Yelena was bored; she'd looked through all of the boxes in the storeroom, looked through them twice and three times over, and could not find a single charging cable for her phone. 'Not that reception in the Zone was ever any good anyway.' She sat down on the couch, her limbs slack and exhausted, and she shut her eyes, and she imagined an endless river of images and sounds, flowing from her present all the way down to the first great shattering of symmetry among the animals of the particle zoo. Mhm, mhm.


But before then?


Emptiness. The endless night. Reality was a sleeping creature waiting to be born. A start of another world is the end of another; isn't it, Lanka? When that first bright orange-red glow came to illuminate the universe, the world of shadows died in an instant. Revelation. Illumination; an orifice through which the first light was born. Suck out the light of the world at that point and you'll only notice its absence.

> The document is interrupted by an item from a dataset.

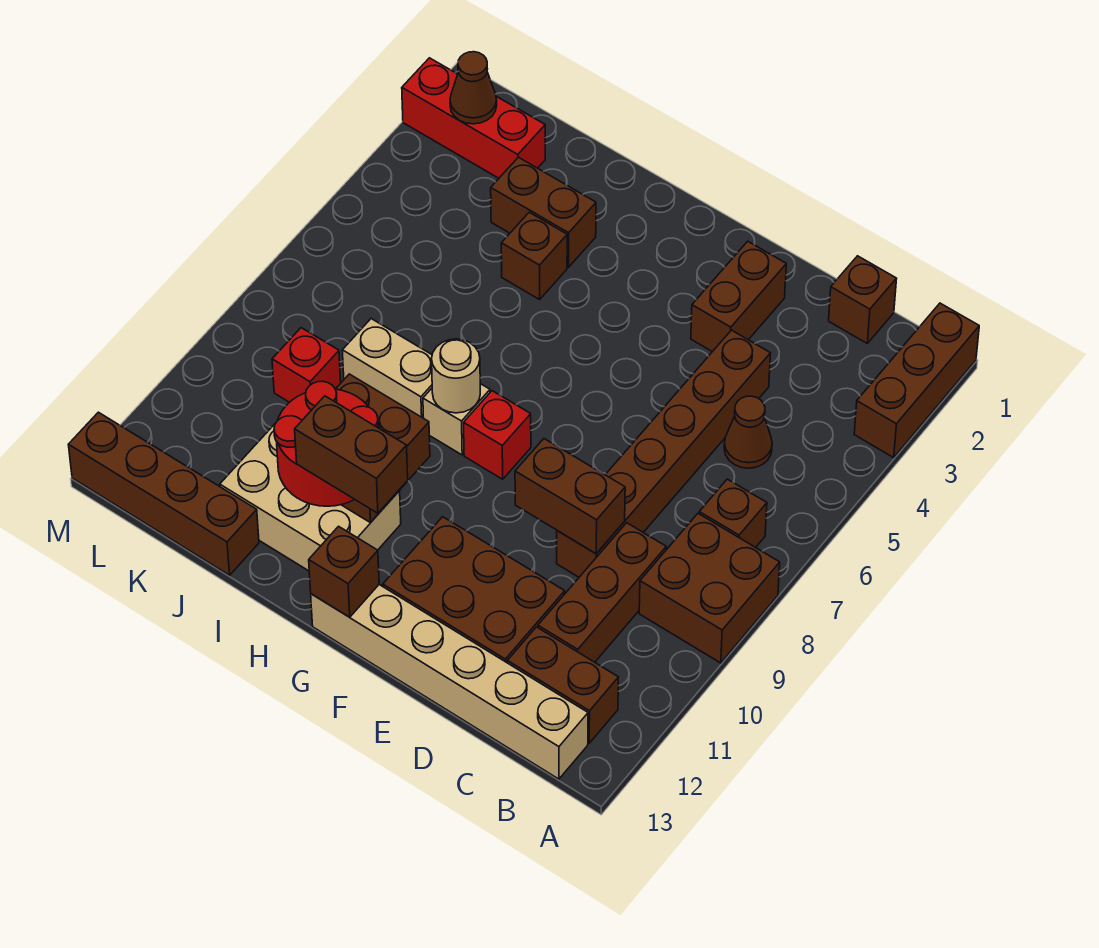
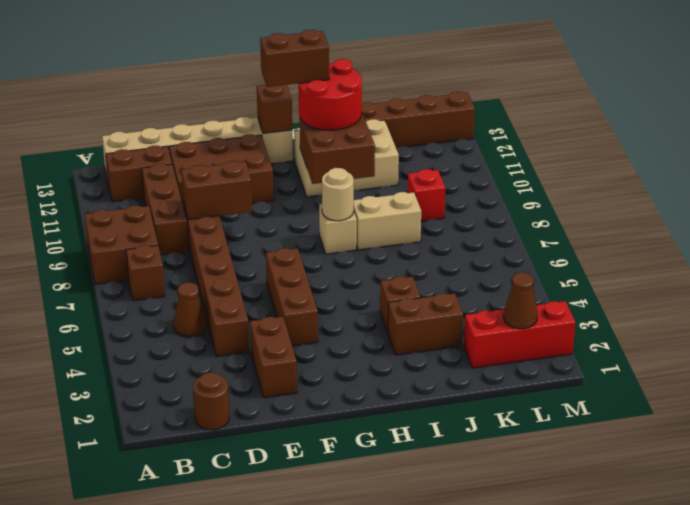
brown brick A1:A3 level 1 -> brown brick F4:F6 level 1
brown brick C1 level 1 -> brown round brick C1 level 1
red brick G8 level 1 -> none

Yelena opened a can of pashtet, a pink lump smelling like moss, and spread it onto some crackers with the edge of its metal lid. Mm. Salty, briny flesh. And who will be this creature's savior? If it didn't have a soul, some essence, then what is it that's tasting so good? Within a few tender 'n soft minutes, Yelena had finished the can; the floor was covered in crumbs which crunched under her feet. Mm. Suddenly a chill ran up her body. She looked down and saw that blood was trickling down her leg.



After she'd cleaned away the blood with a few wet tissues from an MRE, she walked onto the balcony and rested her arms on the railing. Beneath her, she saw the remains of Little King, his body collapsed into a crater. And above her, outside now; the dust had tired of its panicked flight, settling to form gentles waves of glowing blue and green with particulate that glittered like crushed stars. Trace its tides with your fingers; up against the darkening dusk, they were streaks of brilliant paint drawn across a dim canvas. Are you really there? I try to convince myself that somehow that crack in the sky has something to do with you.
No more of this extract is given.